=== Your goal ===
What is needed is an exact repetition of the lines below, from the first one through the one holding "cargo del profesor", with no pictures and nothing else.

=== Source data ===
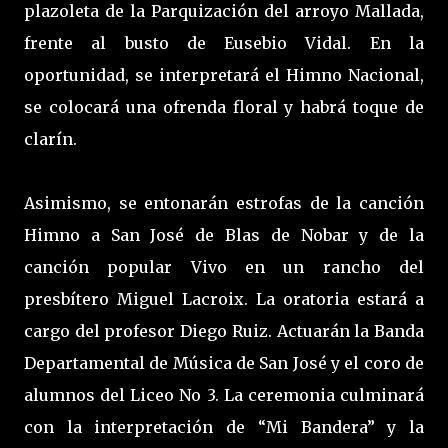
plazoleta de la Parquización del arroyo Mallada,
frente al busto de Eusebio Vidal. En la
oportunidad, se interpretará el Himno Nacional,
se colocará una ofrenda floral y habrá toque de
clarín.
Asimismo, se entonarán estrofas de la canción
Himno a San José de Blas de Nobar y de la
canción popular Vivo en un rancho del
presbítero Miguel Lacroix. La oratoria estará a
cargo del profesor Diego Ruiz. Actuarán la Banda
Departamental de Música de San José y el coro de
alumnos del Liceo No 3. La ceremonia culminará
con la interpretación de “Mi Bandera” y la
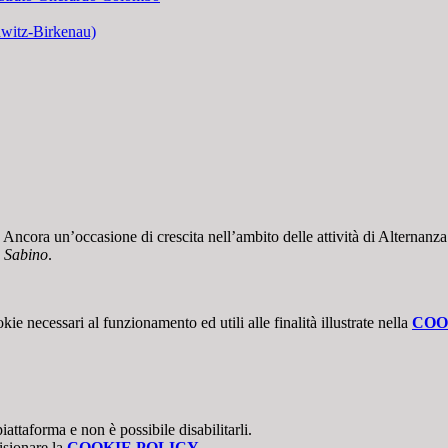
hwitz-Birkenau)
to. Ancora un’occasione di crescita nell’ambito delle attività di Altern
 Sabino
.
kie necessari al funzionamento ed utili alle finalità illustrate nella
COO
attaforma e non è possibile disabilitarli.
isionare la
COOKIE POLICY
.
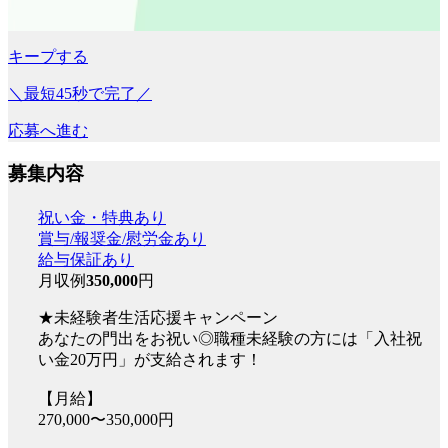
キープする
＼最短45秒で完了／
応募へ進む
募集内容
祝い金・特典あり
賞与/報奨金/慰労金あり
給与保証あり
月収例
350,000
円
★未経験者生活応援キャンペーン
あなたの門出をお祝い◎職種未経験の方には「入社祝
い金20万円」が支給されます！
【月給】
270,000〜350,000円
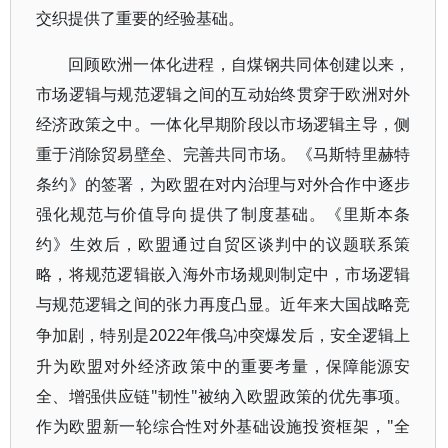
交织提供了重要的经验基础。
回顾欧洲一体化进程，自煤钢共同体创建以来，
市场逻辑与规范逻辑之间的互动始终贯穿于欧洲对外
经济政策之中。一体化早期阶段以市场逻辑主导，侧
重于消除贸易壁垒、完善共同市场。《马斯特里赫特
条约》的签署，为欧盟在对内治理与对外合作中逐步
强化规范与价值导向提供了制度基础。《里斯本条
约》生效后，欧盟通过自贸区谈判中的议题联系策
略，将规范逻辑嵌入海外市场规则制定中，市场逻辑
与规范逻辑之间的张力再度凸显。近年来大国战略竞
2022年俄乌冲突爆发后，安全逻辑上
争加剧，特别是
升为欧盟对外经济政策中的重要考量，保障能源安
全、增强供应链"韧性"被纳入欧盟政策的优先事项。
作为欧盟新一轮综合性对外基础设施投资框架，"全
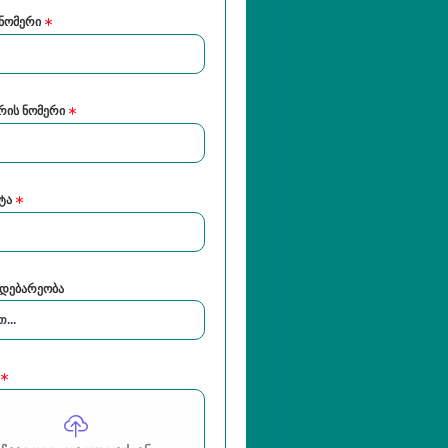
 ნომერი
რის ნომერი
ტა
დებარეობა
ს მონიშვნა
გასუფთავება
ე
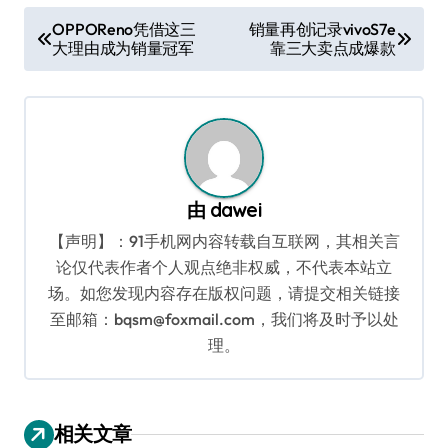
文
OPPOReno凭借这三
销量再创记录vivoS7e
大理由成为销量冠军
靠三大卖点成爆款
章
导
航
由
dawei
【声明】：91手机网内容转载自互联网，其相关言
论仅代表作者个人观点绝非权威，不代表本站立
场。如您发现内容存在版权问题，请提交相关链接
至邮箱：bqsm@foxmail.com，我们将及时予以处
理。
相关文章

=== Expected answer ===
plazoleta de la Parquización del arroyo Mallada,
frente al busto de Eusebio Vidal. En la
oportunidad, se interpretará el Himno Nacional,
se colocará una ofrenda floral y habrá toque de
clarín.
Asimismo, se entonarán estrofas de la canción
Himno a San José de Blas de Nobar y de la
canción popular Vivo en un rancho del
presbítero Miguel Lacroix. La oratoria estará a
cargo del profesor Diego Ruiz. Actuarán la Banda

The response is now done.